Sunday, June 26, 2011

Aquaman: Sword of Atlantis #40 (May, 2006)



There was a storm. A research lab fell partially into the sea. A young blond man awoke disoriented in the ocean. A voice inside his head called him to help the wounded Nanaue, King Shark and son of the god of sharks. Nanaue had been speared through the sternum a year earlier during the Infinite Crisis, and the blow had never healed right. That's why he struggled against a band of Aurati raiders, so that even the comparatively slow and awkward help of the boy named Curry was enough to turn the tide. The kid's game was weak, with lines like "You want a... piece of me, guys? Take your best shot!" He was your basic Peter Parker analog, but in swim trunks.

Arthur Curry led Nanaue to the Dweller of the Depths, a semi-amphibian humanoid with strange powers. The Dweller gave Arthur an amulet that would allow him to communicate with the creatures of the sea, and had him don an armor that resembled Aquaman's old costume. The Dweller had healing hands, but they could not help with Nanaue's old war wound. Nanaue didn't appreciate Arthur reminding him of the guy that skewered him, but he got over it. The Dweller though the boy was Aquaman, also named Orin. The kid corrected that Arthur Joseph Curry was his only name, and he was no super-hero.

The son of oceanobiologist Dr. Philip Curry, Arthur Joseph was born three months prematurely at a research lab in Avalon Cay roughly twenty-three years earlier. Philip used his knowledge of marine adaptability and amphibian evolution to save the child of his dead wife, but the boy would have to live the rest of his life breathing through gills underwater. The boy grew up in a tank at the Curry-Jonas Oceanographic Center at Avalon Cay with very few outside trips. "Most of what I've seen, I guess, I've seen on television."



The Dweller of the Depths explained the prophesy he knew, which more closely resembled that of the Silver Age Aquaman born of Atlantean and lighthouse keeper, who married an otherworldly queen to help him rule his kingdom.
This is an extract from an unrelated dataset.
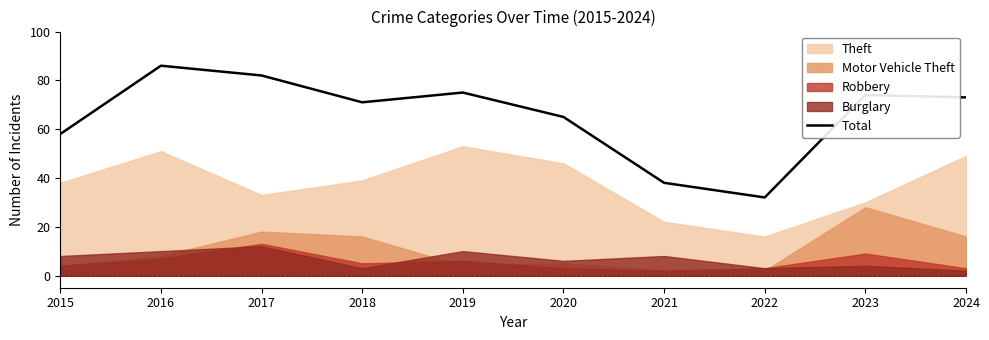

Reading left to right, extract all data points from this chart.

58	86	82	71	75	65	38	32	74	73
The Dweller predicted the death of a child, and other doings that were in fact from Aquaman's past, not Arthur Joseph's future. Curry rightly thought the Dweller nuts, but what he didn't know was the Dweller actually was a transformed and slightly addled Orin. Still, Arthur and Nanaue let the guy feed them a meal.
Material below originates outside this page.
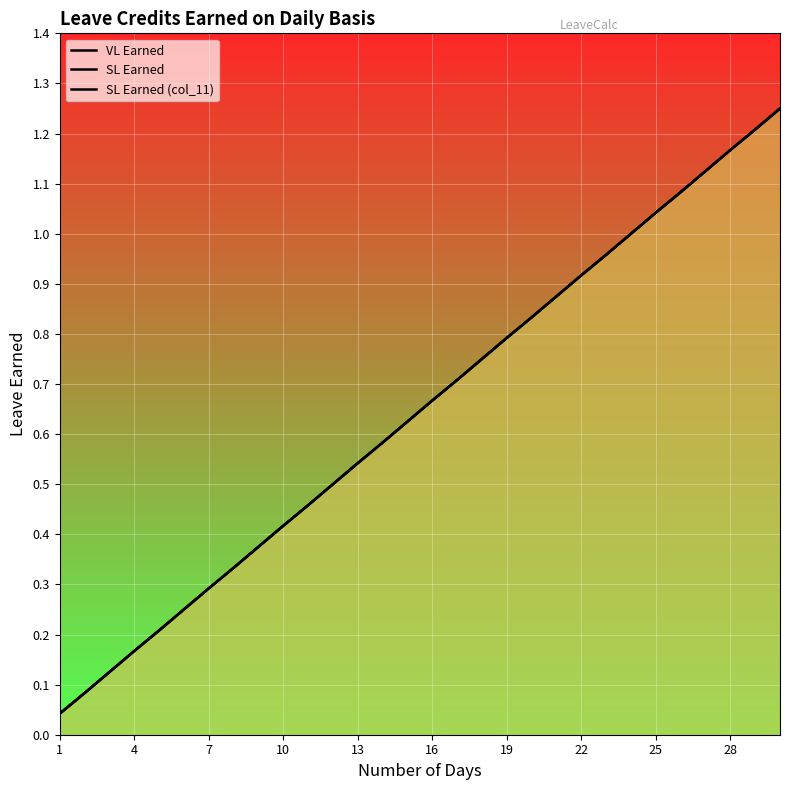

Between 19 and 28, which series saw the biggest shift?

VL Earned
"Once and Future" was by Kurt Buisek and Butch Guice. I was in the minority that was really enjoying John Arcudi's run on Aquaman, and my liking Busiek's work is an exception to the rule. Busiek had helped restart the Conan franchise at Dark Horse, and tried the same formula on Aquaman, to bland result. It's Luke Skywalker, Old Ben Kenobi, and a Han/Chewie hybrid, but underwater in loincloths. Arthur Joseph's dialogue is straight out of the Bronze Age, all the backstory is a snooze, and Jackson Guice is really lousy at drawing undersea action. Instead of multidimensional combat, dudes just stand on rocks against dark blue backgrounds and throw punches. Yawn. I especially like how they gave A.J. nice long hair that somehow lays flat in the ocean depths, but I guess if gravity affects fights, why not 'dos that have been passe since the early '90s? The coloring by Dan Brown is also super drab, which I guess suits the art and subject matter, but still feels like an entire movie shot through the same blue filter.